The term for neutralizing a memory is called reconsolidation. In reconsolidation, you bring up an issue – either physical or emotional or a memory, and then pay attention to it while in a peaceful affirming environment. Physically, the peaceful environment provides a new peptide chemistry that influences the old issue. This dynamic provides one explanation for how people can use EFT or other energy processes to quickly overcome longstanding issues or pains.
So… racing heart – my physical reaction. Paying attention. I always get a reaction when I see police. Memory – I got a speeding ticket when I was on a family vacation, just one week after I got my license at the age of sixteen. Ever since then, that memory comes up if I pass a police while driving at or above the speed limit.
So… I did for myself what I had been showing patients for the previous two days.
- I brought up these memories and paid attention to the emotions, letting the intensity rise up as much as it would.

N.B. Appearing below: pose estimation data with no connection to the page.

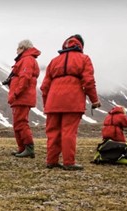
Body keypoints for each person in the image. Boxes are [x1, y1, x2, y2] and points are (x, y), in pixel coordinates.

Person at [40, 34, 101, 170]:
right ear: (80, 45)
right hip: (73, 101)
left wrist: (46, 104)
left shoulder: (54, 61)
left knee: (52, 132)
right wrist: (94, 100)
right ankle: (69, 162)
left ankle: (51, 161)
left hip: (53, 101)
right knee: (69, 132)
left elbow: (44, 87)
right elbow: (89, 81)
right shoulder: (84, 59)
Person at [6, 39, 41, 158]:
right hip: (20, 97)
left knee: (21, 122)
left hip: (21, 97)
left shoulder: (27, 60)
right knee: (18, 123)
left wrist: (16, 93)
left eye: (18, 48)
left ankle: (29, 148)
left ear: (23, 48)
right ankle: (22, 148)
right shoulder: (26, 59)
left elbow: (25, 78)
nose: (16, 50)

- Then I simply paid attention to my thoughts, not doing anything with them, but just being aware of the thoughts. Pretty soon the thoughts slowed, and then they stopped. At that point I became aware of the blank space between thoughts and the complete absence of the previous emotions.
- I allowed myself to remain in that state for a bit, knowing that in the process new peptides of peacefulness were replacing the old peptides of fear.
- After a few moments I again turned my attention to police and radar guns, and specifically to the memory of getting a ticket at age 16. I found that I could remain in the blank space without any of the anxiety returning.
- If anxiety had returned I would have just cycled back and forth, back to the blank space for a bit, then out again to the memory to check out the intensity. Like a wave on a beach, when I’m doing this work with others, we just cycle back and forth with the wave until the old memory is reconsolidated without remaining emotional intensity.
Less than an hour later I was pulled over for speeding – the first time since that ticket back at the age of 16! And I had just reconsolidated that memory! I had a strong feeling of disbelief as I slowed my car and pulled it over on the downhill side of Satis pass.
I was going 64 to 68 mph in a 60 mile per hour zone over the pass in southern Washington. That wouldn’t normally have been cause for a pullover except that I had just passed a Suburban that turned out to be the most unmarked police vehicle ever. Paint was pure white, looking exactly like a regular ‘burb. Even his flashing lights were concealed underneath the grille of the Suburban.
So, what are the chances that a person would do the work of coming to terms with an old memory, and then get pulled over just an hour later? Crazy. Surreal even. This felt like more than a coincidence – maybe there was some meaning here for me. My heart rate was back up again for sure. While the officer checked my license and insurance from his computer, I paid attention to my heart rate, fiddled with the nothing-space, observed my heart returning to normal. I thought about getting a ticket and realized I would be fine, whether I got a ticket or I didn’t get a ticket – that was sure a different feeling compared to the anxiety I normally would feel for something like this. I sat there waiting, in the place of pure awareness, just like I had an hour before when I slowed for the radar gun in Oregon.
It seemed a long time later before this officer finally got out of his car and walked up to mine. His hand was outstretched with my license and registration papers.
“Lars,” he told me, “Slow down.”
The inflection in his voice wasn’t anger or command, it came off more like “Lars, why were you speeding? You’re an idiot for speeding. There’s no reason to rush.”
As I pulled back onto the highway my head was filled with two words – SLOW DOWN. They were ringing throughout my being – as if delivered via a carefully orchestrated surreal occurence that had just happened to me. I felt a message about much more than my foot pressing on the accelerator. SLOW DOWN. Four hours later I was home, back to my familiar world after 6 hours in a place of Pure Awareness, where even unmarked cars and law officers were mixing into my experience. SLOW DOWN.
It is almost a week now since SLOW DOWN happened – I am still under the influence of those two words – staying curious about their gift to me.